Usage 2: Reproduce previous research result

Run the script to evaluate open QA with config.yaml file under ./config folder.

python example.py --config ./config/sparta/squad-sparta-spanbert.yaml
data:
    lang: en
    name: squad
    split: dev-v1.1.json
ranker:
    use_cached: True
    cached_ranker_file: squad_dev_wiki_sparta_2016sparta.json
reader:
    model_id: squad-ds-context-global-norm-2016sparta-from-pt
param:
    n_gpu: 1
    score_weight: 0.8
    top_k: 50

SF-QA APIs

{   
    "lang": "en",
    "index": "wiki-frame-2016",
    "model_id": "spanbert-large-squad2",
    "query": "What Swiss city was the center of the Calvinist movement?",
    "params": {
        "top_k": 10,
        "n_best": 2,
        "ranker_only":true
    }
}
  • Response
{
    "result": [
        {
            "value": "Geneva",
            "score": 8.959972752954101,
            "prob": 0.981730729341507,
            "source": {
                "context": "Huguenot.

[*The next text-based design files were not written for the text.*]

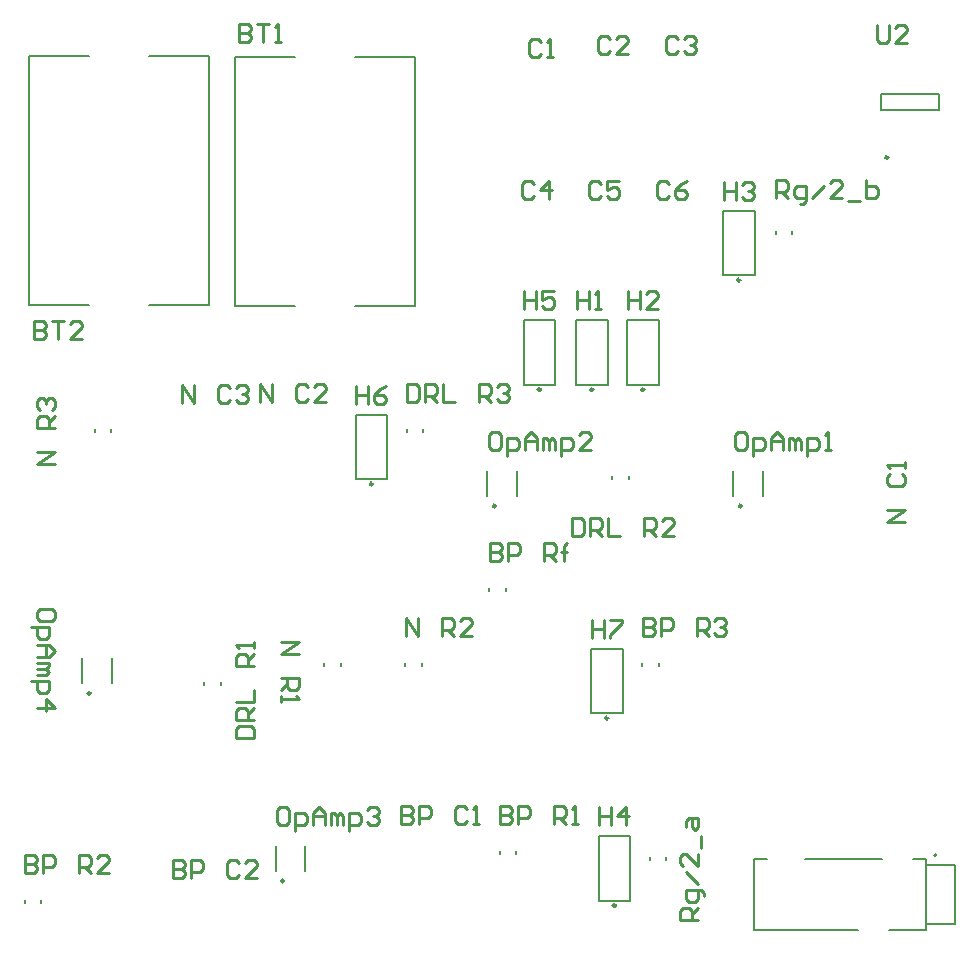
<source format=gto>
G04*
G04 #@! TF.GenerationSoftware,Altium Limited,Altium Designer,21.5.1 (32)*
G04*
G04 Layer_Color=65535*
%FSLAX25Y25*%
%MOIN*%
G70*
G04*
G04 #@! TF.SameCoordinates,DAD435CF-6C14-4571-BFE5-B678BFDF4ED4*
G04*
G04*
G04 #@! TF.FilePolarity,Positive*
G04*
G01*
G75*
%ADD10C,0.00787*%
%ADD11C,0.00984*%
%ADD12C,0.00500*%
%ADD13C,0.01000*%
D10*
X322323Y38992D02*
G03*
X322323Y38992I-394J0D01*
G01*
X226744Y37508D02*
Y38492D01*
X232256Y37508D02*
Y38492D01*
X214244Y164508D02*
Y165492D01*
X219756Y164508D02*
Y165492D01*
X41744Y180008D02*
Y180992D01*
X47256Y180008D02*
Y180992D01*
X118244Y102008D02*
Y102992D01*
X123756Y102008D02*
Y102992D01*
X83756Y95669D02*
Y96654D01*
X78244Y95669D02*
Y96654D01*
X47421Y96366D02*
Y104634D01*
X37579Y96366D02*
Y104634D01*
X303854Y287327D02*
X323146D01*
Y292673D01*
X303854D02*
X323146D01*
X303854Y287327D02*
Y292673D01*
X219244Y195752D02*
X229756D01*
Y217248D01*
X219244D02*
X229756D01*
X219244Y195752D02*
Y217248D01*
X202244Y195752D02*
X212756D01*
Y217248D01*
X202244D02*
X212756D01*
X202244Y195752D02*
Y217248D01*
X184744Y195752D02*
X195256D01*
Y217248D01*
X184744D02*
X195256D01*
X184744Y195752D02*
Y217248D01*
X268744Y246008D02*
Y246992D01*
X274256Y246008D02*
Y246992D01*
X251244Y232252D02*
X261756D01*
Y253748D01*
X251244D02*
X261756D01*
X251244Y232252D02*
Y253748D01*
X209744Y23752D02*
X220256D01*
Y45248D01*
X209744D02*
X220256D01*
X209744Y23752D02*
Y45248D01*
X176744Y39508D02*
Y40492D01*
X182256Y39508D02*
Y40492D01*
X111921Y33866D02*
Y42134D01*
X102079Y33866D02*
Y42134D01*
X18394Y22976D02*
Y23961D01*
X23905Y22976D02*
Y23961D01*
X224244Y102008D02*
Y102992D01*
X229756Y102008D02*
Y102992D01*
X207244Y86252D02*
X217756D01*
Y107748D01*
X207244D02*
X217756D01*
X207244Y86252D02*
Y107748D01*
X173244Y127169D02*
Y128154D01*
X178756Y127169D02*
Y128154D01*
X145244Y102008D02*
Y102992D01*
X150756Y102008D02*
Y102992D01*
X264421Y158866D02*
Y167134D01*
X254579Y158866D02*
Y167134D01*
X182421Y158866D02*
Y167134D01*
X172579Y158866D02*
Y167134D01*
X145744Y180008D02*
Y180992D01*
X151256Y180008D02*
Y180992D01*
X128744Y164252D02*
X139256D01*
Y185748D01*
X128744D02*
X139256D01*
X128744Y164252D02*
Y185748D01*
D11*
X40433Y92913D02*
G03*
X40433Y92913I-492J0D01*
G01*
X306295Y271582D02*
G03*
X306295Y271582I-492J0D01*
G01*
X224992Y194197D02*
G03*
X224992Y194197I-492J0D01*
G01*
X207992D02*
G03*
X207992Y194197I-492J0D01*
G01*
X190492D02*
G03*
X190492Y194197I-492J0D01*
G01*
X256992Y230697D02*
G03*
X256992Y230697I-492J0D01*
G01*
X215492Y22197D02*
G03*
X215492Y22197I-492J0D01*
G01*
X104933Y30413D02*
G03*
X104933Y30413I-492J0D01*
G01*
X212992Y84697D02*
G03*
X212992Y84697I-492J0D01*
G01*
X257433Y155413D02*
G03*
X257433Y155413I-492J0D01*
G01*
X175433D02*
G03*
X175433Y155413I-492J0D01*
G01*
X134492Y162697D02*
G03*
X134492Y162697I-492J0D01*
G01*
D12*
X148500Y222004D02*
Y304996D01*
X128500Y222004D02*
X148500D01*
X128500Y304996D02*
X148500D01*
X88500D02*
X108500D01*
X88500Y222004D02*
Y304996D01*
Y222004D02*
X108500D01*
X318780Y35843D02*
Y37811D01*
Y16157D02*
Y35843D01*
Y14189D02*
Y16157D01*
X306575Y14189D02*
X318780D01*
X261693D02*
X296339D01*
X261693D02*
Y37811D01*
X314449D02*
X318780D01*
X278622D02*
X304213D01*
X261693D02*
X266024D01*
X318780Y16157D02*
X328622D01*
Y35843D01*
X318780D02*
X328622D01*
X60000Y305496D02*
X80000D01*
Y222504D02*
Y305496D01*
X60000Y222504D02*
X80000D01*
X20000D02*
X40000D01*
X20000Y305496D02*
X40000D01*
X20000Y222504D02*
Y305496D01*
D13*
X90002Y315999D02*
Y310001D01*
X93001D01*
X94001Y311001D01*
Y312000D01*
X93001Y313000D01*
X90002D01*
X93001D01*
X94001Y314000D01*
Y314999D01*
X93001Y315999D01*
X90002D01*
X96000D02*
X99999D01*
X98000D01*
Y310001D01*
X101998D02*
X103998D01*
X102998D01*
Y315999D01*
X101998Y314999D01*
X268900Y258000D02*
Y263998D01*
X271899D01*
X272899Y262998D01*
Y260999D01*
X271899Y259999D01*
X268900D01*
X270899D02*
X272899Y258000D01*
X276897Y256001D02*
X277897D01*
X278897Y257000D01*
Y261999D01*
X275898D01*
X274898Y260999D01*
Y259000D01*
X275898Y258000D01*
X278897D01*
X280896D02*
X284895Y261999D01*
X290893Y258000D02*
X286894D01*
X290893Y261999D01*
Y262998D01*
X289893Y263998D01*
X287894D01*
X286894Y262998D01*
X292892Y257000D02*
X296891D01*
X298890Y263998D02*
Y258000D01*
X301889D01*
X302889Y259000D01*
Y259999D01*
Y260999D01*
X301889Y261999D01*
X298890D01*
X96800Y190200D02*
Y196198D01*
X100799Y190200D01*
Y196198D01*
X112795Y195198D02*
X111795Y196198D01*
X109796D01*
X108796Y195198D01*
Y191200D01*
X109796Y190200D01*
X111795D01*
X112795Y191200D01*
X118793Y190200D02*
X114794D01*
X118793Y194199D01*
Y195198D01*
X117793Y196198D01*
X115794D01*
X114794Y195198D01*
X302500Y315698D02*
Y310700D01*
X303500Y309700D01*
X305499D01*
X306499Y310700D01*
Y315698D01*
X312497Y309700D02*
X308498D01*
X312497Y313699D01*
Y314698D01*
X311497Y315698D01*
X309498D01*
X308498Y314698D01*
X242999Y17505D02*
X237001D01*
Y20504D01*
X238001Y21504D01*
X240000D01*
X241000Y20504D01*
Y17505D01*
Y19505D02*
X242999Y21504D01*
X244999Y25503D02*
Y26503D01*
X243999Y27502D01*
X239001D01*
Y24503D01*
X240000Y23504D01*
X242000D01*
X242999Y24503D01*
Y27502D01*
Y29502D02*
X239001Y33500D01*
X242999Y39498D02*
Y35500D01*
X239001Y39498D01*
X238001D01*
X237001Y38499D01*
Y36499D01*
X238001Y35500D01*
X243999Y41498D02*
Y45496D01*
X239001Y48496D02*
Y50495D01*
X240000Y51494D01*
X242999D01*
Y48496D01*
X242000Y47496D01*
X241000Y48496D01*
Y51494D01*
X28499Y117996D02*
Y119995D01*
X27499Y120994D01*
X23500D01*
X22501Y119995D01*
Y117996D01*
X23500Y116996D01*
X27499D01*
X28499Y117996D01*
X20501Y114996D02*
X26499D01*
Y111997D01*
X25500Y110998D01*
X23500D01*
X22501Y111997D01*
Y114996D01*
Y108998D02*
X26499D01*
X28499Y106999D01*
X26499Y105000D01*
X22501D01*
X25500D01*
Y108998D01*
X22501Y103000D02*
X26499D01*
Y102001D01*
X25500Y101001D01*
X22501D01*
X25500D01*
X26499Y100001D01*
X25500Y99002D01*
X22501D01*
X20501Y97002D02*
X26499D01*
Y94003D01*
X25500Y93003D01*
X23500D01*
X22501Y94003D01*
Y97002D01*
Y88005D02*
X28499D01*
X25500Y91004D01*
Y87006D01*
X105699Y55098D02*
X103700D01*
X102700Y54098D01*
Y50100D01*
X103700Y49100D01*
X105699D01*
X106699Y50100D01*
Y54098D01*
X105699Y55098D01*
X108698Y47101D02*
Y53099D01*
X111697D01*
X112697Y52099D01*
Y50100D01*
X111697Y49100D01*
X108698D01*
X114696D02*
Y53099D01*
X116695Y55098D01*
X118695Y53099D01*
Y49100D01*
Y52099D01*
X114696D01*
X120694Y49100D02*
Y53099D01*
X121694D01*
X122694Y52099D01*
Y49100D01*
Y52099D01*
X123693Y53099D01*
X124693Y52099D01*
Y49100D01*
X126692Y47101D02*
Y53099D01*
X129691D01*
X130691Y52099D01*
Y50100D01*
X129691Y49100D01*
X126692D01*
X132690Y54098D02*
X133690Y55098D01*
X135689D01*
X136689Y54098D01*
Y53099D01*
X135689Y52099D01*
X134690D01*
X135689D01*
X136689Y51099D01*
Y50100D01*
X135689Y49100D01*
X133690D01*
X132690Y50100D01*
X176199Y180098D02*
X174200D01*
X173200Y179098D01*
Y175100D01*
X174200Y174100D01*
X176199D01*
X177199Y175100D01*
Y179098D01*
X176199Y180098D01*
X179198Y172101D02*
Y178099D01*
X182197D01*
X183197Y177099D01*
Y175100D01*
X182197Y174100D01*
X179198D01*
X185196D02*
Y178099D01*
X187196Y180098D01*
X189195Y178099D01*
Y174100D01*
Y177099D01*
X185196D01*
X191194Y174100D02*
Y178099D01*
X192194D01*
X193193Y177099D01*
Y174100D01*
Y177099D01*
X194193Y178099D01*
X195193Y177099D01*
Y174100D01*
X197192Y172101D02*
Y178099D01*
X200191D01*
X201191Y177099D01*
Y175100D01*
X200191Y174100D01*
X197192D01*
X207189D02*
X203190D01*
X207189Y178099D01*
Y179098D01*
X206189Y180098D01*
X204190D01*
X203190Y179098D01*
X258199Y180098D02*
X256200D01*
X255200Y179098D01*
Y175100D01*
X256200Y174100D01*
X258199D01*
X259199Y175100D01*
Y179098D01*
X258199Y180098D01*
X261198Y172101D02*
Y178099D01*
X264197D01*
X265197Y177099D01*
Y175100D01*
X264197Y174100D01*
X261198D01*
X267196D02*
Y178099D01*
X269196Y180098D01*
X271195Y178099D01*
Y174100D01*
Y177099D01*
X267196D01*
X273194Y174100D02*
Y178099D01*
X274194D01*
X275194Y177099D01*
Y174100D01*
Y177099D01*
X276193Y178099D01*
X277193Y177099D01*
Y174100D01*
X279192Y172101D02*
Y178099D01*
X282191D01*
X283191Y177099D01*
Y175100D01*
X282191Y174100D01*
X279192D01*
X285190D02*
X287190D01*
X286190D01*
Y180098D01*
X285190Y179098D01*
X28499Y169504D02*
X22501D01*
X28499Y173502D01*
X22501D01*
X28499Y181500D02*
X22501D01*
Y184499D01*
X23501Y185498D01*
X25500D01*
X26500Y184499D01*
Y181500D01*
Y183499D02*
X28499Y185498D01*
X23501Y187498D02*
X22501Y188497D01*
Y190497D01*
X23501Y191497D01*
X24500D01*
X25500Y190497D01*
Y189497D01*
Y190497D01*
X26500Y191497D01*
X27499D01*
X28499Y190497D01*
Y188497D01*
X27499Y187498D01*
X145400Y112000D02*
Y117998D01*
X149399Y112000D01*
Y117998D01*
X157396Y112000D02*
Y117998D01*
X160395D01*
X161395Y116998D01*
Y114999D01*
X160395Y113999D01*
X157396D01*
X159396D02*
X161395Y112000D01*
X167393D02*
X163394D01*
X167393Y115999D01*
Y116998D01*
X166393Y117998D01*
X164394D01*
X163394Y116998D01*
X104001Y109997D02*
X109999D01*
X104001Y105998D01*
X109999D01*
X104001Y98001D02*
X109999D01*
Y95002D01*
X108999Y94002D01*
X107000D01*
X106000Y95002D01*
Y98001D01*
Y96001D02*
X104001Y94002D01*
Y92003D02*
Y90003D01*
Y91003D01*
X109999D01*
X108999Y92003D01*
X311999Y150003D02*
X306001D01*
X311999Y154002D01*
X306001D01*
X307001Y165998D02*
X306001Y164998D01*
Y162999D01*
X307001Y161999D01*
X310999D01*
X311999Y162999D01*
Y164998D01*
X310999Y165998D01*
X311999Y167997D02*
Y169997D01*
Y168997D01*
X306001D01*
X307001Y167997D01*
X70800Y189800D02*
Y195798D01*
X74799Y189800D01*
Y195798D01*
X86795Y194798D02*
X85795Y195798D01*
X83796D01*
X82796Y194798D01*
Y190800D01*
X83796Y189800D01*
X85795D01*
X86795Y190800D01*
X88794Y194798D02*
X89794Y195798D01*
X91793D01*
X92793Y194798D01*
Y193799D01*
X91793Y192799D01*
X90794D01*
X91793D01*
X92793Y191799D01*
Y190800D01*
X91793Y189800D01*
X89794D01*
X88794Y190800D01*
X207500Y117498D02*
Y111500D01*
Y114499D01*
X211499D01*
Y117498D01*
Y111500D01*
X213498Y117498D02*
X217497D01*
Y116498D01*
X213498Y112500D01*
Y111500D01*
X129000Y195498D02*
Y189500D01*
Y192499D01*
X132999D01*
Y195498D01*
Y189500D01*
X138997Y195498D02*
X136997Y194498D01*
X134998Y192499D01*
Y190500D01*
X135998Y189500D01*
X137997D01*
X138997Y190500D01*
Y191499D01*
X137997Y192499D01*
X134998D01*
X185000Y226998D02*
Y221000D01*
Y223999D01*
X188999D01*
Y226998D01*
Y221000D01*
X194997Y226998D02*
X190998D01*
Y223999D01*
X192997Y224999D01*
X193997D01*
X194997Y223999D01*
Y222000D01*
X193997Y221000D01*
X191998D01*
X190998Y222000D01*
X210000Y54998D02*
Y49000D01*
Y51999D01*
X213999D01*
Y54998D01*
Y49000D01*
X218997D02*
Y54998D01*
X215998Y51999D01*
X219997D01*
X251500Y263498D02*
Y257500D01*
Y260499D01*
X255499D01*
Y263498D01*
Y257500D01*
X257498Y262498D02*
X258498Y263498D01*
X260497D01*
X261497Y262498D01*
Y261499D01*
X260497Y260499D01*
X259497D01*
X260497D01*
X261497Y259499D01*
Y258500D01*
X260497Y257500D01*
X258498D01*
X257498Y258500D01*
X219500Y226998D02*
Y221000D01*
Y223999D01*
X223499D01*
Y226998D01*
Y221000D01*
X229497D02*
X225498D01*
X229497Y224999D01*
Y225998D01*
X228497Y226998D01*
X226498D01*
X225498Y225998D01*
X202500Y226998D02*
Y221000D01*
Y223999D01*
X206499D01*
Y226998D01*
Y221000D01*
X208498D02*
X210497D01*
X209498D01*
Y226998D01*
X208498Y225998D01*
X145900Y195998D02*
Y190000D01*
X148899D01*
X149899Y191000D01*
Y194998D01*
X148899Y195998D01*
X145900D01*
X151898Y190000D02*
Y195998D01*
X154897D01*
X155897Y194998D01*
Y192999D01*
X154897Y191999D01*
X151898D01*
X153897D02*
X155897Y190000D01*
X157896Y195998D02*
Y190000D01*
X161895D01*
X169892D02*
Y195998D01*
X172891D01*
X173891Y194998D01*
Y192999D01*
X172891Y191999D01*
X169892D01*
X171892D02*
X173891Y190000D01*
X175890Y194998D02*
X176890Y195998D01*
X178889D01*
X179889Y194998D01*
Y193999D01*
X178889Y192999D01*
X177890D01*
X178889D01*
X179889Y191999D01*
Y191000D01*
X178889Y190000D01*
X176890D01*
X175890Y191000D01*
X201006Y151499D02*
Y145501D01*
X204005D01*
X205004Y146501D01*
Y150499D01*
X204005Y151499D01*
X201006D01*
X207004Y145501D02*
Y151499D01*
X210003D01*
X211002Y150499D01*
Y148500D01*
X210003Y147500D01*
X207004D01*
X209003D02*
X211002Y145501D01*
X213002Y151499D02*
Y145501D01*
X217000D01*
X224998D02*
Y151499D01*
X227997D01*
X228996Y150499D01*
Y148500D01*
X227997Y147500D01*
X224998D01*
X226997D02*
X228996Y145501D01*
X234995D02*
X230996D01*
X234995Y149500D01*
Y150499D01*
X233995Y151499D01*
X231996D01*
X230996Y150499D01*
X89001Y78167D02*
X94999D01*
Y81166D01*
X93999Y82165D01*
X90001D01*
X89001Y81166D01*
Y78167D01*
X94999Y84165D02*
X89001D01*
Y87164D01*
X90001Y88163D01*
X92000D01*
X93000Y87164D01*
Y84165D01*
Y86164D02*
X94999Y88163D01*
X89001Y90163D02*
X94999D01*
Y94161D01*
Y102159D02*
X89001D01*
Y105158D01*
X90001Y106158D01*
X92000D01*
X93000Y105158D01*
Y102159D01*
Y104158D02*
X94999Y106158D01*
Y108157D02*
Y110156D01*
Y109157D01*
X89001D01*
X90001Y108157D01*
X233199Y262698D02*
X232199Y263698D01*
X230200D01*
X229200Y262698D01*
Y258700D01*
X230200Y257700D01*
X232199D01*
X233199Y258700D01*
X239197Y263698D02*
X237197Y262698D01*
X235198Y260699D01*
Y258700D01*
X236198Y257700D01*
X238197D01*
X239197Y258700D01*
Y259699D01*
X238197Y260699D01*
X235198D01*
X210699Y262698D02*
X209699Y263698D01*
X207700D01*
X206700Y262698D01*
Y258700D01*
X207700Y257700D01*
X209699D01*
X210699Y258700D01*
X216697Y263698D02*
X212698D01*
Y260699D01*
X214697Y261699D01*
X215697D01*
X216697Y260699D01*
Y258700D01*
X215697Y257700D01*
X213698D01*
X212698Y258700D01*
X188199Y262698D02*
X187199Y263698D01*
X185200D01*
X184200Y262698D01*
Y258700D01*
X185200Y257700D01*
X187199D01*
X188199Y258700D01*
X193197Y257700D02*
Y263698D01*
X190198Y260699D01*
X194197D01*
X236199Y311198D02*
X235199Y312198D01*
X233200D01*
X232200Y311198D01*
Y307200D01*
X233200Y306200D01*
X235199D01*
X236199Y307200D01*
X238198Y311198D02*
X239198Y312198D01*
X241197D01*
X242197Y311198D01*
Y310199D01*
X241197Y309199D01*
X240197D01*
X241197D01*
X242197Y308199D01*
Y307200D01*
X241197Y306200D01*
X239198D01*
X238198Y307200D01*
X213699Y311198D02*
X212699Y312198D01*
X210700D01*
X209700Y311198D01*
Y307200D01*
X210700Y306200D01*
X212699D01*
X213699Y307200D01*
X219697Y306200D02*
X215698D01*
X219697Y310199D01*
Y311198D01*
X218697Y312198D01*
X216698D01*
X215698Y311198D01*
X190699Y310198D02*
X189699Y311198D01*
X187700D01*
X186700Y310198D01*
Y306200D01*
X187700Y305200D01*
X189699D01*
X190699Y306200D01*
X192698Y305200D02*
X194697D01*
X193698D01*
Y311198D01*
X192698Y310198D01*
X21503Y216999D02*
Y211001D01*
X24502D01*
X25501Y212001D01*
Y213000D01*
X24502Y214000D01*
X21503D01*
X24502D01*
X25501Y215000D01*
Y215999D01*
X24502Y216999D01*
X21503D01*
X27501D02*
X31499D01*
X29500D01*
Y211001D01*
X37497D02*
X33499D01*
X37497Y215000D01*
Y215999D01*
X36498Y216999D01*
X34498D01*
X33499Y215999D01*
X173400Y143198D02*
Y137200D01*
X176399D01*
X177399Y138200D01*
Y139199D01*
X176399Y140199D01*
X173400D01*
X176399D01*
X177399Y141199D01*
Y142198D01*
X176399Y143198D01*
X173400D01*
X179398Y137200D02*
Y143198D01*
X182397D01*
X183397Y142198D01*
Y140199D01*
X182397Y139199D01*
X179398D01*
X191394Y137200D02*
Y143198D01*
X194393D01*
X195393Y142198D01*
Y140199D01*
X194393Y139199D01*
X191394D01*
X193394D02*
X195393Y137200D01*
X198392D02*
Y142198D01*
Y140199D01*
X197392D01*
X199392D01*
X198392D01*
Y142198D01*
X199392Y143198D01*
X224400Y117998D02*
Y112000D01*
X227399D01*
X228399Y113000D01*
Y113999D01*
X227399Y114999D01*
X224400D01*
X227399D01*
X228399Y115999D01*
Y116998D01*
X227399Y117998D01*
X224400D01*
X230398Y112000D02*
Y117998D01*
X233397D01*
X234397Y116998D01*
Y114999D01*
X233397Y113999D01*
X230398D01*
X242394Y112000D02*
Y117998D01*
X245393D01*
X246393Y116998D01*
Y114999D01*
X245393Y113999D01*
X242394D01*
X244393D02*
X246393Y112000D01*
X248392Y116998D02*
X249392Y117998D01*
X251391D01*
X252391Y116998D01*
Y115999D01*
X251391Y114999D01*
X250392D01*
X251391D01*
X252391Y113999D01*
Y113000D01*
X251391Y112000D01*
X249392D01*
X248392Y113000D01*
X18500Y38998D02*
Y33000D01*
X21499D01*
X22499Y34000D01*
Y34999D01*
X21499Y35999D01*
X18500D01*
X21499D01*
X22499Y36999D01*
Y37998D01*
X21499Y38998D01*
X18500D01*
X24498Y33000D02*
Y38998D01*
X27497D01*
X28497Y37998D01*
Y35999D01*
X27497Y34999D01*
X24498D01*
X36494Y33000D02*
Y38998D01*
X39493D01*
X40493Y37998D01*
Y35999D01*
X39493Y34999D01*
X36494D01*
X38493D02*
X40493Y33000D01*
X46491D02*
X42492D01*
X46491Y36999D01*
Y37998D01*
X45491Y38998D01*
X43492D01*
X42492Y37998D01*
X176900Y55498D02*
Y49500D01*
X179899D01*
X180899Y50500D01*
Y51499D01*
X179899Y52499D01*
X176900D01*
X179899D01*
X180899Y53499D01*
Y54498D01*
X179899Y55498D01*
X176900D01*
X182898Y49500D02*
Y55498D01*
X185897D01*
X186897Y54498D01*
Y52499D01*
X185897Y51499D01*
X182898D01*
X194894Y49500D02*
Y55498D01*
X197893D01*
X198893Y54498D01*
Y52499D01*
X197893Y51499D01*
X194894D01*
X196894D02*
X198893Y49500D01*
X200892D02*
X202892D01*
X201892D01*
Y55498D01*
X200892Y54498D01*
X68000Y37398D02*
Y31400D01*
X70999D01*
X71999Y32400D01*
Y33399D01*
X70999Y34399D01*
X68000D01*
X70999D01*
X71999Y35399D01*
Y36398D01*
X70999Y37398D01*
X68000D01*
X73998Y31400D02*
Y37398D01*
X76997D01*
X77997Y36398D01*
Y34399D01*
X76997Y33399D01*
X73998D01*
X89993Y36398D02*
X88993Y37398D01*
X86994D01*
X85994Y36398D01*
Y32400D01*
X86994Y31400D01*
X88993D01*
X89993Y32400D01*
X95991Y31400D02*
X91992D01*
X95991Y35399D01*
Y36398D01*
X94991Y37398D01*
X92992D01*
X91992Y36398D01*
X143800Y55298D02*
Y49300D01*
X146799D01*
X147799Y50300D01*
Y51299D01*
X146799Y52299D01*
X143800D01*
X146799D01*
X147799Y53299D01*
Y54298D01*
X146799Y55298D01*
X143800D01*
X149798Y49300D02*
Y55298D01*
X152797D01*
X153797Y54298D01*
Y52299D01*
X152797Y51299D01*
X149798D01*
X165793Y54298D02*
X164793Y55298D01*
X162794D01*
X161794Y54298D01*
Y50300D01*
X162794Y49300D01*
X164793D01*
X165793Y50300D01*
X167792Y49300D02*
X169792D01*
X168792D01*
Y55298D01*
X167792Y54298D01*
M02*

</source>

The nickname may have been a combined reference to the Swiss politician Besançon Hugues (died 1532) and the religiously conflicted nature of Swiss republicanism in his time, using a clever derogatory pun on the name \"Hugues\" by way of the Dutch word \"Huisgenoten\" (literally \"housemates\"), referring to the connotations of a somewhat related word in German \"Eidgenosse\" (\"Confederates\" as in \"a citizen of one of the states of the Swiss Confederacy\"). Geneva was John Calvin's adopted home and the centre of the Calvinist movement. In Geneva, Hugues, though Catholic, was a leader of the \"Confederate Party\", so called because it favoured independence from the Duke of Savoy through an alliance between the city-state of Geneva and the Swiss Confederation.",
                "url": null,
                "title": null
            }
        },
      ...
    ]
}

When ranker_only is true, it will just return the sentence level answer in the value with the context.

{
    "result": [
        {
            "score": 17.94549,
            "answer": {
                "answer_start": 317,
                "context": "Canton of Geneva. As is the case in several other Swiss cantons (e.g. Ticino, Neuchâtel, and Jura), this canton is referred to as a republic within the Swiss Confederation. The canton of Geneva is located in the southwestern corner of Switzerland; and is considered one of the most cosmopolitan areas of the country. As a center of the Calvinist Reformation, the city of Geneva has had a great influence on the canton, which essentially consists of the city and its hinterlands. Geneva was a Prince-Bishopric of the Holy Roman Empire from 1154, but from 1290, secular authority over the citizens was divided from the bishop's authority, at first only lower jurisdiction, the office of vidame given to François de Candie in 1314, but from 1387 the bishops granted the citizens of Geneva full communal self-government.",
                "displayable": false,
                "value": "As a center of the Calvinist Reformation, the city of Geneva has had a great influence on the canton, which essentially consists of the city and its hinterlands.",
                "add_to_qa_index": true
            },
            "meta": {
                "2016": true,
                "doc_id": "Canton of Geneva",
                "chunk_id": "91a26e05-0c9c-470b-a9e1-9e8635af265c",
                "chunk_type": "content"
            }
        },

Download Data

Preprocessed wikipedia dump

The processed Wikipedia can be downloaded in the following links:

  • Paragraph Level: wiki_2016
  • Sentence Level: wiki_2016
  • Phrase Level: You can use either paragraph level wiki or sentence level wiki to get n-best passages, then get the 1-best phrase using a machine reader.

Cached Retrieval Results

Please contact to contact@soco.ai to contribute your cached retrieval results.

How to Contribute

Contribution is welcomed to this project! To contribute via pull request, follow these steps:

  • Create an issue describing the feature you want to work on
  • Write your code, tests and documentation, and format them with black
  • Create a pull request describing your changes

License

This project is licensed under the Apache License, Version 2.0.